■ Data excerpts ■
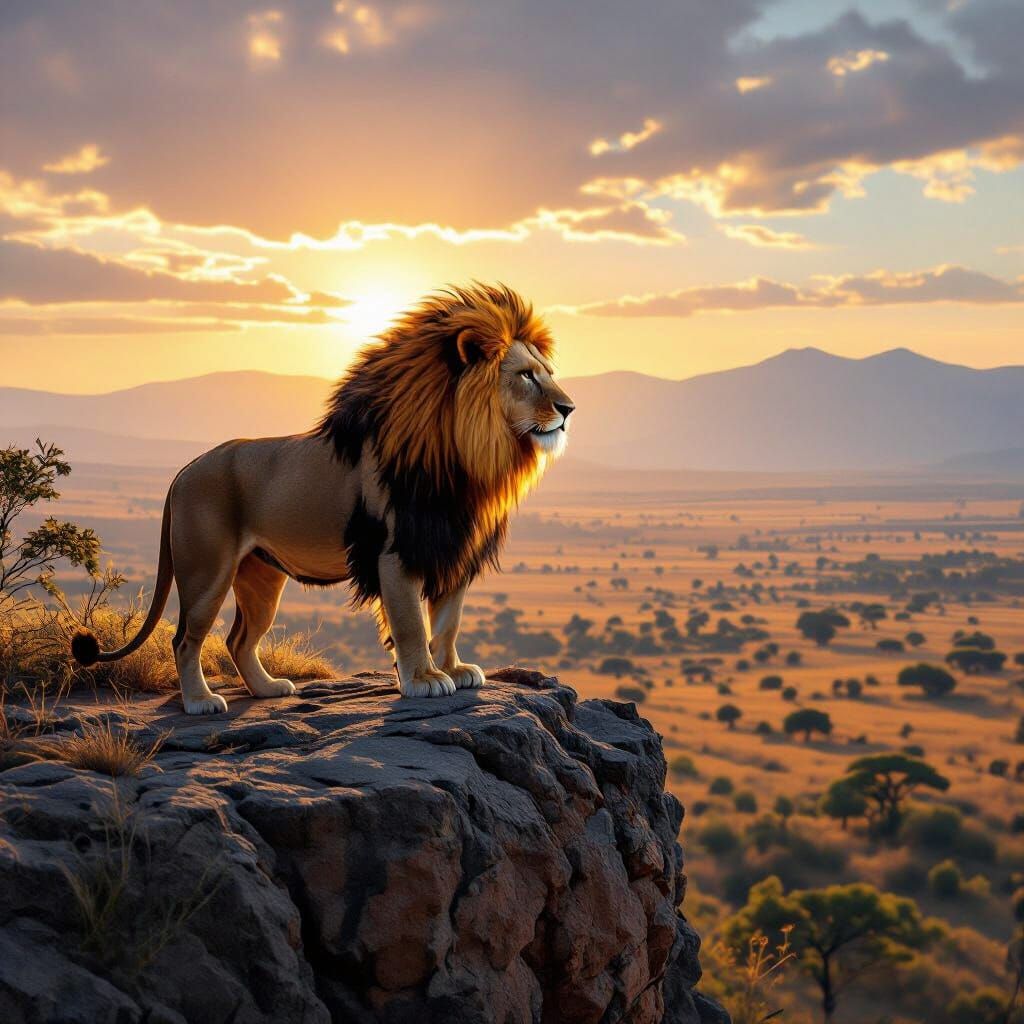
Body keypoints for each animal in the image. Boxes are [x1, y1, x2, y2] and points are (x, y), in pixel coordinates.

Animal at [71, 284, 574, 714]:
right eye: (526, 376)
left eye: (549, 374)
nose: (569, 409)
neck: (469, 459)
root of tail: (183, 471)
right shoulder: (394, 552)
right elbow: (412, 623)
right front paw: (424, 679)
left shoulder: (451, 549)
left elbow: (448, 622)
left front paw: (454, 669)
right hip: (206, 571)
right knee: (186, 640)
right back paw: (200, 701)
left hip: (260, 577)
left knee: (239, 639)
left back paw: (267, 689)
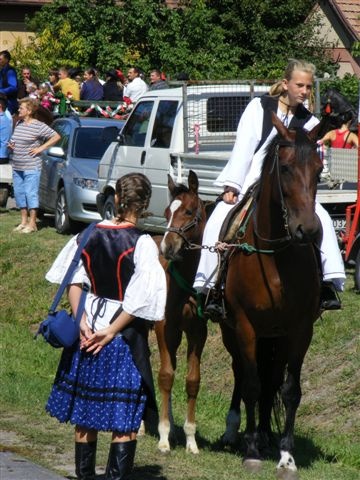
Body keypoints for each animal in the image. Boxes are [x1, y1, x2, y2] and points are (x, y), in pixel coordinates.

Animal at [219, 113, 324, 476]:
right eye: (287, 168)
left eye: (319, 169)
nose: (309, 230)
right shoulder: (244, 325)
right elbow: (251, 383)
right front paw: (251, 449)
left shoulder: (300, 330)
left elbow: (288, 390)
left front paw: (286, 456)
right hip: (232, 331)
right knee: (241, 372)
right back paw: (236, 431)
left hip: (275, 336)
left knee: (271, 379)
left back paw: (265, 434)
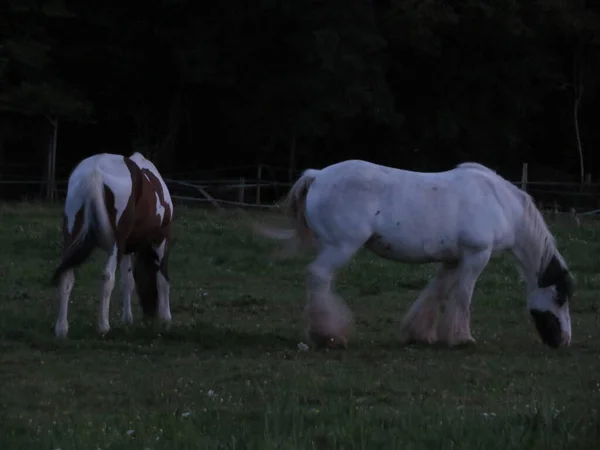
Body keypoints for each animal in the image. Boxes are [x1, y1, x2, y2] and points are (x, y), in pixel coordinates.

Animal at [51, 151, 173, 338]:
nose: (149, 318)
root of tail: (94, 172)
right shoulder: (160, 238)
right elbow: (162, 279)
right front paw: (166, 318)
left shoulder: (128, 248)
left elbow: (128, 282)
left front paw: (127, 319)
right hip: (117, 243)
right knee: (107, 277)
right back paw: (103, 326)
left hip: (71, 236)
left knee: (66, 275)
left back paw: (62, 328)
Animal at [255, 160, 576, 350]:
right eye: (560, 297)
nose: (564, 341)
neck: (501, 203)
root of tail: (318, 175)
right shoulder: (476, 256)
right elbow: (463, 296)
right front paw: (462, 337)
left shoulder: (452, 260)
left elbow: (435, 293)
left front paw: (420, 333)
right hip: (341, 247)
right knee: (318, 277)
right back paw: (329, 335)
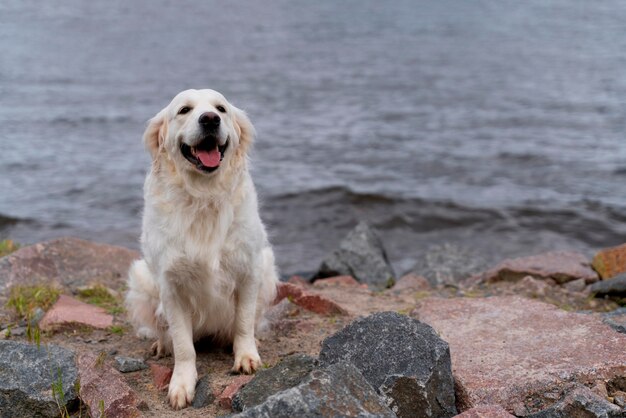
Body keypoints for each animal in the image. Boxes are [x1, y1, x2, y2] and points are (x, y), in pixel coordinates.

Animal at [124, 89, 276, 408]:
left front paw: (246, 356)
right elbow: (184, 344)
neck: (204, 196)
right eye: (184, 110)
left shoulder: (249, 270)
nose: (209, 119)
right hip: (141, 277)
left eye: (221, 108)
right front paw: (181, 383)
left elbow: (244, 321)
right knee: (165, 331)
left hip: (268, 266)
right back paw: (162, 345)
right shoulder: (171, 286)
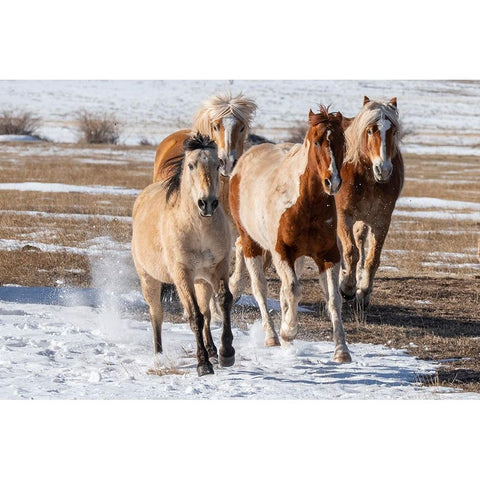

■ Goal of the exercise ■
Repeat the listing above from its first line through the line that contains "right elbow: (412, 623)", both included, and nothing more. Drop the pictures.

■ Answer section ■
Body keypoints for each animal in the image. Boxes are [x1, y1, x2, y2] and points are (x, y), in pixel coordinates.

Animal at [71, 284, 574, 714]:
right eye: (526, 376)
left eye: (549, 374)
nose: (569, 409)
neck: (469, 459)
root of tail: (183, 471)
right shoulder: (394, 552)
right elbow: (412, 623)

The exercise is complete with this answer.